RECORDS TO PROCESS section start
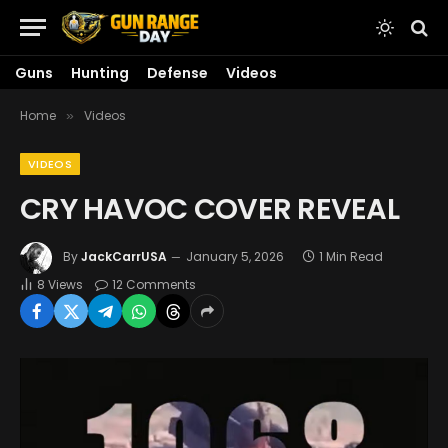
Guns
Hunting
Defense
Videos
Home
Videos
»
VIDEOS
CRY HAVOC COVER REVEAL
By
JackCarrUSA
January 5, 2026
1 Min Read
8
Views
12 Comments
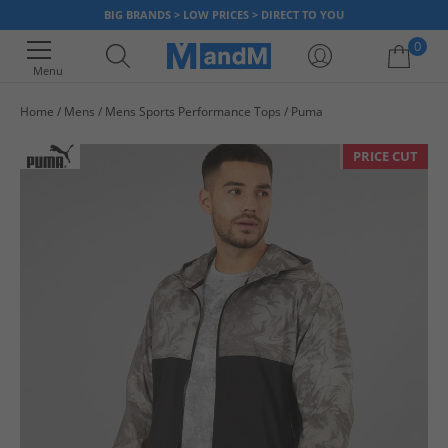
BIG BRANDS > LOW PRICES > DIRECT TO YOU
0
Menu
Home
Mens
Mens Sports Performance Tops
Puma
Your shopping bag is currently empty
PRICE CUT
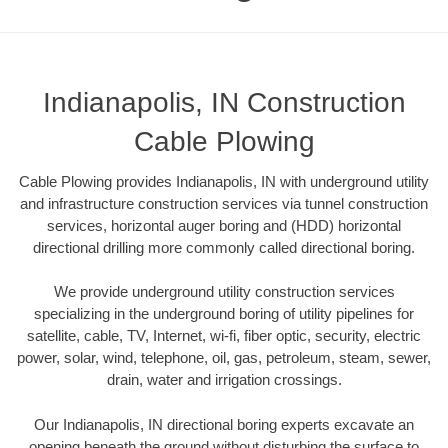
Indianapolis, IN Construction
Cable Plowing
Cable Plowing provides Indianapolis, IN with underground utility
and infrastructure construction services via tunnel construction
services, horizontal auger boring and (HDD) horizontal
directional drilling more commonly called directional boring.
We provide underground utility construction services
specializing in the underground boring of utility pipelines for
satellite, cable, TV, Internet, wi-fi, fiber optic, security, electric
power, solar, wind, telephone, oil, gas, petroleum, steam, sewer,
drain, water and irrigation crossings.
Our Indianapolis, IN directional boring experts excavate an
opening beneath the ground without disturbing the surface to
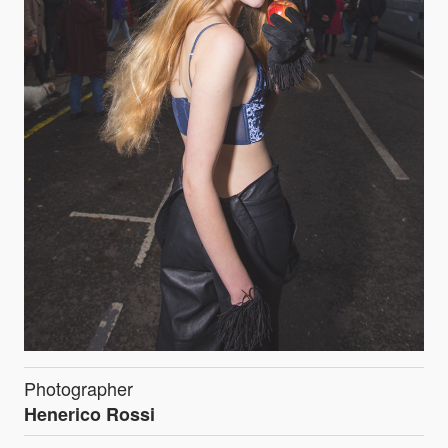
Photographer
Henerico Rossi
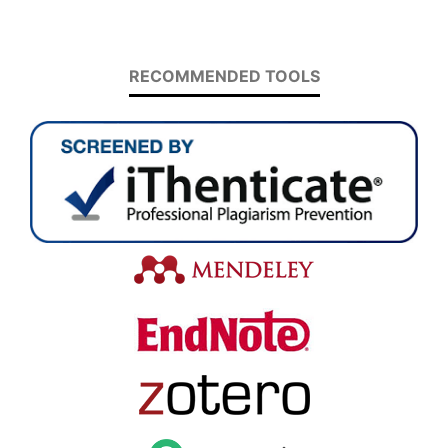
RECOMMENDED TOOLS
RECORDS TO PROCESS section end
ABOUT THIS TASK - Take the line containing "Our Indianapolis, IN" and every line after it up to the end of the data, and write them out exactly, without the pictures.

RESPONSE -
Our Indianapolis, IN directional boring experts excavate an
opening beneath the ground without disturbing the surface to
Photographer
Henerico Rossi
RECOMMENDED TOOLS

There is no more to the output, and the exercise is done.